The place is important in demonstrating the principal characteristics of a particular class of cultural places.

It is also important in demonstrating the principal characteristics of a new form of tropical school architecture and planning.

The place is important because of its aesthetic significance.

Through the use of creative planning concepts including the incorporation of the surviving features of the former gaol into the school design, Townsville Central State School, together with its picturesque setting and mature shade trees at the foot of Castle Hill, demonstrates aesthetic attributes that contribute to the amenity of the school and to the townscape.

The place is important in demonstrating a high degree of creative or technical achievement at a particular period.

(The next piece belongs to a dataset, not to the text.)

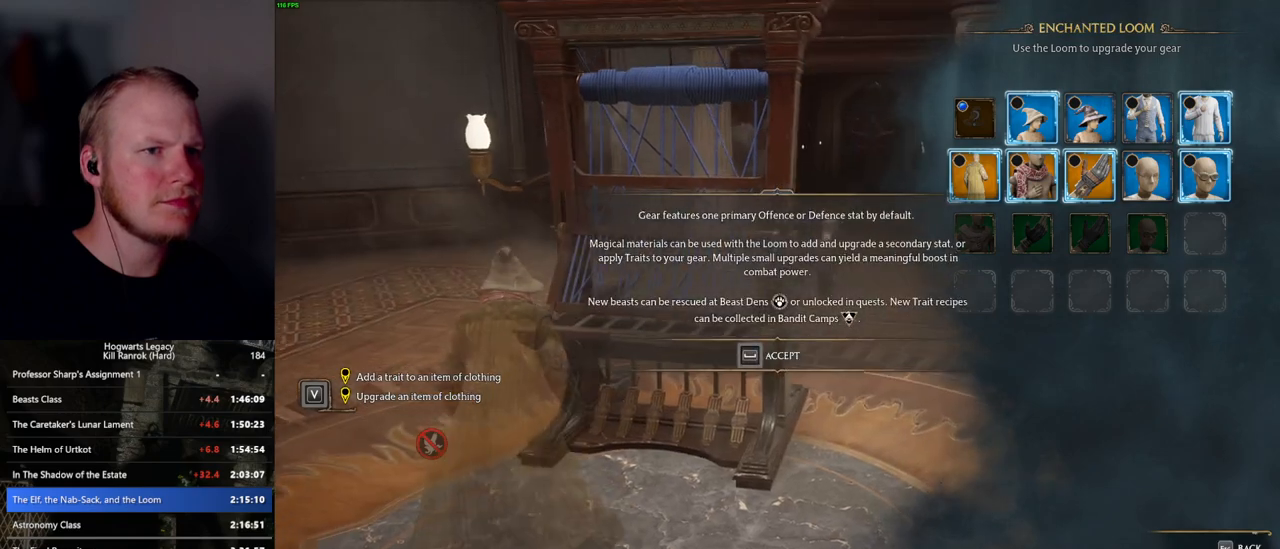
{"keys": ["space"], "mouse": [], "events": [[267, "space", "down"]]}
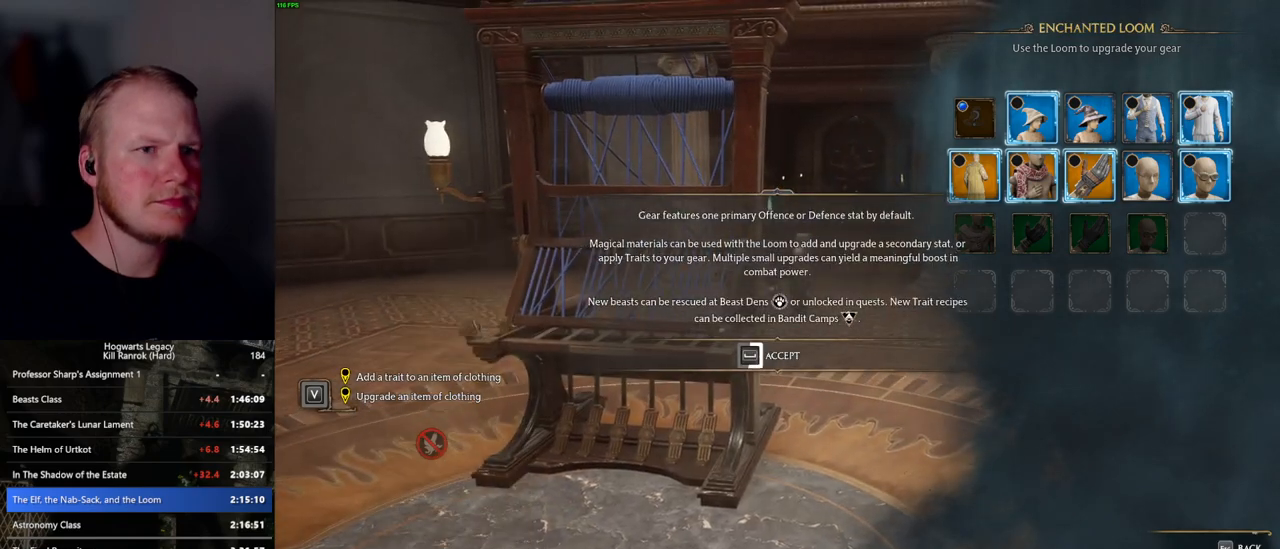
{"keys": ["space"], "mouse": [], "events": []}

Through the use of creative planning concepts including the incorporation of the surviving features of the former gaol into the school design, Townsville Central State School, together with its picturesque setting and mature shade trees at the foot of Castle Hill, demonstrates aesthetic attributes that contribute to the amenity of the school and to the townscape.

The place has a strong or special association with a particular community or cultural group for social, cultural or spiritual reasons.

The Townsville Central State School is a "show" school valued by the community as an important part of their cultural heritage.